Sites are Hard, part 2
tl;dr: In which Ben blames everyone else
Mavens was established in 2009 (it says so on our logo). It's now 2011, and the level of interest any of us actually have in the nitty-gritty of running a website is fairly evident. Fortunately we attract customers by other means. [Surprise and fear - Ed.]
YOU'VE READ THE FIRST PART, RIGHT?
Armed with a document that made sense only to Ben, we decided it was time to regroup and analyse the situation with all relevant stakeholders. While that was happening, Ben went on a five-day bender, in which he attempted to consume his own body weight in cheap milkshakes and jelly.
MMMMM, JELLY
Waking up with a horrible headache, he found himself in Windsor, outside an agency with a spectacular orange door. Mistaking it for a patisserie, he ducked inside, and soon realised he was in the middle of a design powerhouse. [He broke in, and promised them work so as not to be arrested - Ed.]

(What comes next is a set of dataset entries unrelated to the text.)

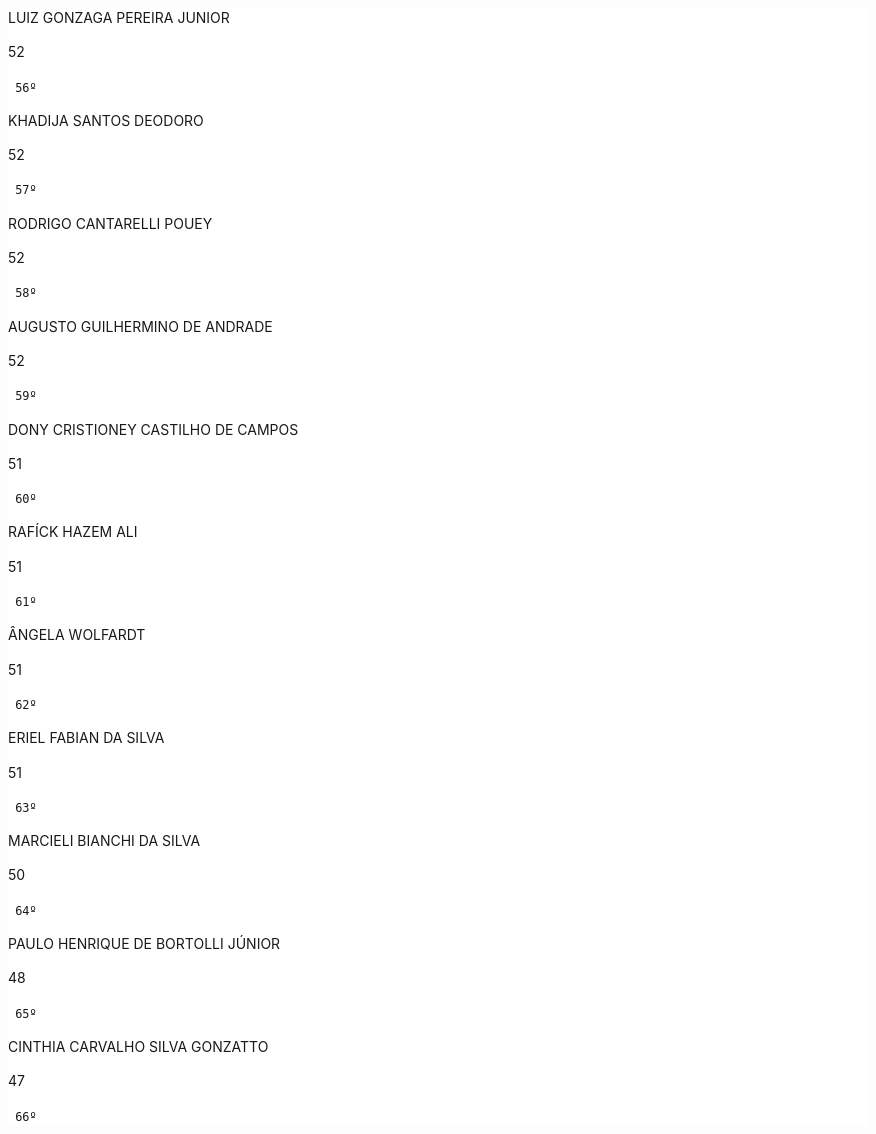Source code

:    LUIZ GONZAGA PEREIRA JUNIOR 

   52

     56º

   KHADIJA SANTOS DEODORO 

   52

     57º

   RODRIGO CANTARELLI POUEY 

   52

     58º

   AUGUSTO GUILHERMINO DE ANDRADE 

   52

     59º

   DONY CRISTIONEY CASTILHO DE CAMPOS 

   51

     60º

   RAFÍCK HAZEM ALI 

   51

     61º

   ÂNGELA WOLFARDT 

   51

     62º

   ERIEL FABIAN DA SILVA 

   51

     63º

   MARCIELI BIANCHI DA SILVA 

   50

     64º

   PAULO HENRIQUE DE BORTOLLI JÚNIOR 

   48

     65º

   CINTHIA CARVALHO SILVA GONZATTO 

   47

     66º

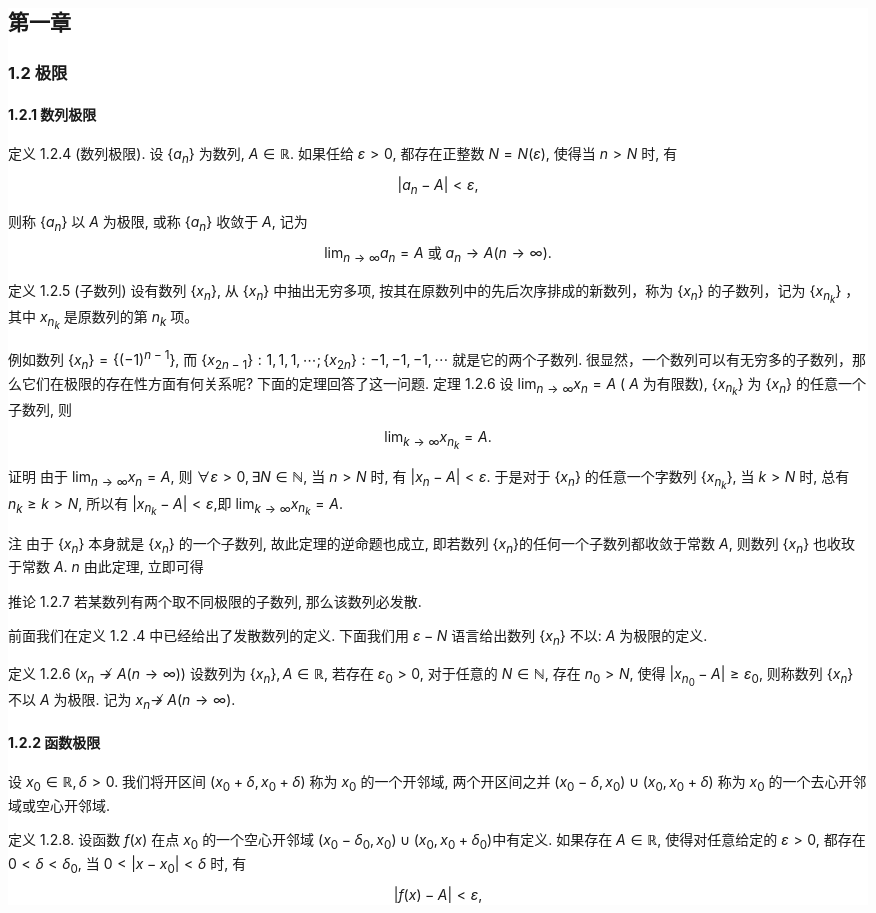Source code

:## 第一章

### 1.2 极限

#### 1.2.1 数列极限

定义 1.2.4 (数列极限). 设 $\left\{a_n\right\}$ 为数列, $A \in \mathbb{R}$. 如果任给 $\varepsilon>0$, 都存在正整数 $N=N(\varepsilon)$, 使得当 $n>N$ 时, 有
$$
\left|a_n-A\right|<\varepsilon,
$$

则称 $\left\{a_n\right\}$ 以 $A$ 为极限, 或称 $\left\{a_n\right\}$ 收敛于 $A$, 记为
$$
\lim _{n \rightarrow \infty} a_n=A \text { 或 } a_n \rightarrow A(n \rightarrow \infty) .
$$


定义 1.2.5 (子数列) 设有数列 $\left\{x_n\right\}$, 从 $\left\{x_n\right\}$ 中抽出无穷多项, 按其在原数列中的先后次序排成的新数列，称为 $\left\{x_n\right\}$ 的子数列，记为  $\left\{x_{n_k}\right\}$ ，其中 $x_{n_k}$ 是原数列的第 $n_k$ 项。

例如数列 $\left\{x_n\right\}=\left\{(-1)^{n-1}\right\}$, 而 $\left\{x_{2 n-1}\right\}: 1,1,1, \cdots ;\left\{x_{2 n}\right\}:-1,-1,-1, \cdots$ 就是它的两个子数列. 很显然，一个数列可以有无穷多的子数列，那么它们在极限的存在性方面有何关系呢? 下面的定理回答了这一问题.
定理 1.2.6 设 $\lim _{n \rightarrow \infty} x_n=A$ ( $A$ 为有限数), $\left\{x_{n_k}\right\}$ 为 $\left\{x_n\right\}$ 的任意一个子数列, 则
$$
\lim _{k \rightarrow \infty} x_{n_k}=A \text {. }
$$

证明 由于 $\lim _{n \rightarrow \infty} x_n=A$, 则 $\forall \varepsilon>0, \exists N \in \mathbb{N}$, 当 $n>N$ 时, 有 $\left|x_n-A\right|<\varepsilon$. 于是对于 $\left\{x_n\right\}$ 的任意一个字数列 $\left\{x_{n_k}\right\}$, 当 $k>N$ 时, 总有 $n_k \geqslant k>N$, 所以有 $\left|x_{n_k}-A\right|<\varepsilon$,即 $\lim _{k \rightarrow \infty} x_{n_k}=A$.

注 由于 $\left\{x_n\right\}$ 本身就是 $\left\{x_n\right\}$ 的一个子数列, 故此定理的逆命题也成立, 即若数列 $\left\{x_n\right\}$的任何一个子数列都收敛于常数 $A$, 则数列 $\left\{x_n\right\}$ 也收玫于常数 $A$.
$n$ 由此定理, 立即可得

推论 1.2.7 若某数列有两个取不同极限的子数列, 那么该数列必发散.

前面我们在定义 1.2 .4 中已经给出了发散数列的定义. 下面我们用 $\varepsilon-N$ 语言给出数列 $\left\{x_n\right\}$ 不以: $A$​​ 为极限的定义.

定义 1.2.6 $\left(x_n \nrightarrow A(n \rightarrow \infty)\right)$ 设数列为 $\left\{x_n\right\}, A \in \mathbb{R}$, 若存在 $\varepsilon_0>0$, 对于任意的 $N \in \mathbb{N}$, 存在 $n_0>N$, 使得 $\left|x_{n_0}-A\right| \geqslant \varepsilon_0$, 则称数列 $\left\{x_n\right\}$ 不以 $A$ 为极限. 记为 $x_n \nrightarrow$ $A(n \rightarrow \infty)$.



#### 1.2.2 函数极限

设 $x_0 \in \mathbb{R}, \delta>0$. 我们将开区间 $\left(x_0+\delta, x_0+\delta\right)$ 称为 $x_0$ 的一个开邻域, 两个开区间之并 $\left(x_0-\delta, x_0\right) \cup\left(x_0, x_0+\delta\right)$ 称为 $x_0$ 的一个去心开邻域或空心开邻域.

定义 1.2.8. 设函数 $f(x)$ 在点 $x_0$ 的一个空心开邻域 $\left(x_0-\delta_0, x_0\right) \cup\left(x_0, x_0+\delta_0\right)$中有定义. 如果存在 $A \in \mathbb{R}$, 使得对任意给定的 $\varepsilon>0$, 都存在 $0<\delta<\delta_0$, 当 $0<\left|x-x_0\right|<\delta$ 时, 有
$$
|f(x)-A|<\varepsilon,
$$
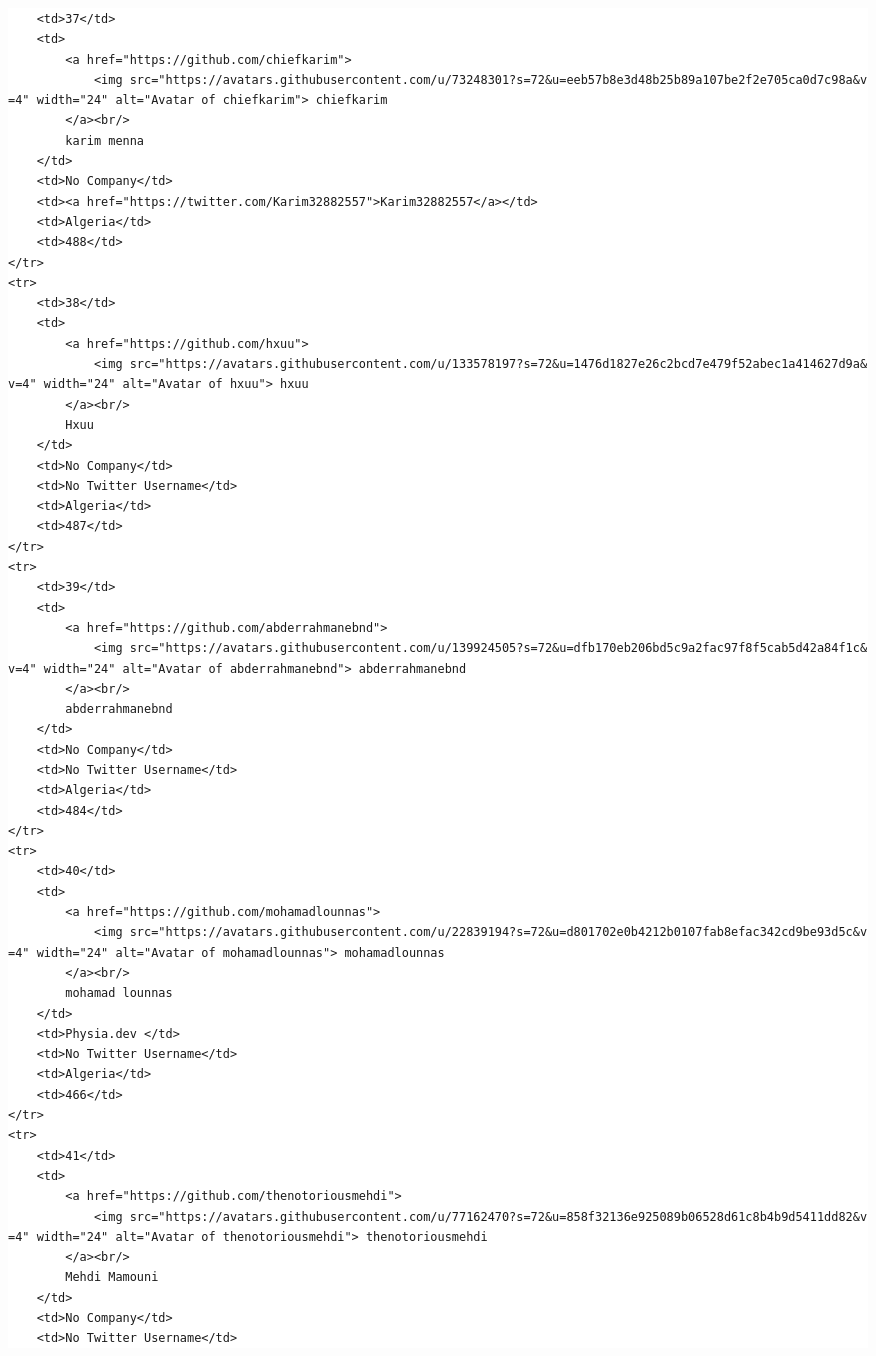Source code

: 		<td>37</td>
		<td>
			<a href="https://github.com/chiefkarim">
				<img src="https://avatars.githubusercontent.com/u/73248301?s=72&u=eeb57b8e3d48b25b89a107be2f2e705ca0d7c98a&v=4" width="24" alt="Avatar of chiefkarim"> chiefkarim
			</a><br/>
			karim menna
		</td>
		<td>No Company</td>
		<td><a href="https://twitter.com/Karim32882557">Karim32882557</a></td>
		<td>Algeria</td>
		<td>488</td>
	</tr>
	<tr>
		<td>38</td>
		<td>
			<a href="https://github.com/hxuu">
				<img src="https://avatars.githubusercontent.com/u/133578197?s=72&u=1476d1827e26c2bcd7e479f52abec1a414627d9a&v=4" width="24" alt="Avatar of hxuu"> hxuu
			</a><br/>
			Hxuu
		</td>
		<td>No Company</td>
		<td>No Twitter Username</td>
		<td>Algeria</td>
		<td>487</td>
	</tr>
	<tr>
		<td>39</td>
		<td>
			<a href="https://github.com/abderrahmanebnd">
				<img src="https://avatars.githubusercontent.com/u/139924505?s=72&u=dfb170eb206bd5c9a2fac97f8f5cab5d42a84f1c&v=4" width="24" alt="Avatar of abderrahmanebnd"> abderrahmanebnd
			</a><br/>
			abderrahmanebnd
		</td>
		<td>No Company</td>
		<td>No Twitter Username</td>
		<td>Algeria</td>
		<td>484</td>
	</tr>
	<tr>
		<td>40</td>
		<td>
			<a href="https://github.com/mohamadlounnas">
				<img src="https://avatars.githubusercontent.com/u/22839194?s=72&u=d801702e0b4212b0107fab8efac342cd9be93d5c&v=4" width="24" alt="Avatar of mohamadlounnas"> mohamadlounnas
			</a><br/>
			mohamad lounnas
		</td>
		<td>Physia.dev </td>
		<td>No Twitter Username</td>
		<td>Algeria</td>
		<td>466</td>
	</tr>
	<tr>
		<td>41</td>
		<td>
			<a href="https://github.com/thenotoriousmehdi">
				<img src="https://avatars.githubusercontent.com/u/77162470?s=72&u=858f32136e925089b06528d61c8b4b9d5411dd82&v=4" width="24" alt="Avatar of thenotoriousmehdi"> thenotoriousmehdi
			</a><br/>
			Mehdi Mamouni
		</td>
		<td>No Company</td>
		<td>No Twitter Username</td>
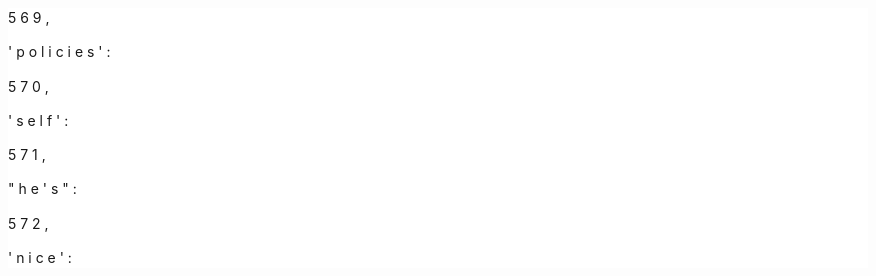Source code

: 5
6
9
,

 
'
p
o
l
i
c
i
e
s
'
:
 
5
7
0
,

 
'
s
e
l
f
'
:
 
5
7
1
,

 
"
h
e
'
s
"
:
 
5
7
2
,

 
'
n
i
c
e
'
:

Realising that these masters of their trade were available to work for very reasonable prices, he entered into formal negotiations for their services. I mean, who wouldn't want to work with a company represented by a great website? You should go and look at it now. No, seriously, go on.
Jesus, you're lazy. OK, here's a picture to break the monotony.
Look, try not to hold it against them, OK? Websites are hard.
IT HAS A FEEDBACK FORM, YOU KNOW
Anyway, Ben talked them through the documentation, and everyone agreed it was great. Apart from all of it. Ben riposted by crying until they gave in, and gave the project to Andy, allegedly the best designer in the world. Having won Ben's trust and regard through his cogent analysis of the situation [He told him he liked his hair - Ed.], Andy went away and produced some designs. Designs that people actually liked. They looked pretty much like this:
Andy's put some of his designs on his awesome website. We understand he work for cash money.
WHAT HAPPENS IF YOU TURN IT UPSIDE DOWN?
Fortunately, the board had recognised the chance of a website launching, and quickly moved to rescue the situation. After barely weeks of assessment, it was decided that Andy could do better. Sadly, by then Andy had moved onto other projects, but the prospect of further delays was no deterrent in the search for the perfect compromise. The revisions came back, and then was further revised through careful feedback, until it looked something like this:
If Ben hadn't ended up catatonic with rage at this point, things might have deteriorated further. Fortunately, his utter incapacity meant that cooler heads were able to take the designs on to production, to make them into web pages.
There were several things that weren't done very well here, and mostly they were around communications. Some lessons to be learned from Ben's hapless flailing:
- Respect your stakeholders. This can be hard, as they're invariably wrong, but really, the time to fight that battle is when you select who they *are*. Once they're fixed, you need to make them respect the project, and that means listening; lots of listening.
- Respect your development team. You've got professionals who are going to do their best. That means that sometimes, very rarely, you might be wrong. Feel free to argue with them, but try to do it from the perspective of your end user, not your own, or on the basis of your expertise in the field they have a decade more experience than you in.
- Understand your priorities. Don't put something down as an internal project and expect it to get done. It has to be a goal with an objective as important as revenue to the people driving it, or it will always get moved to the bottom of the pile. If you have formal project processes, use them, whether they be agile or waterfall.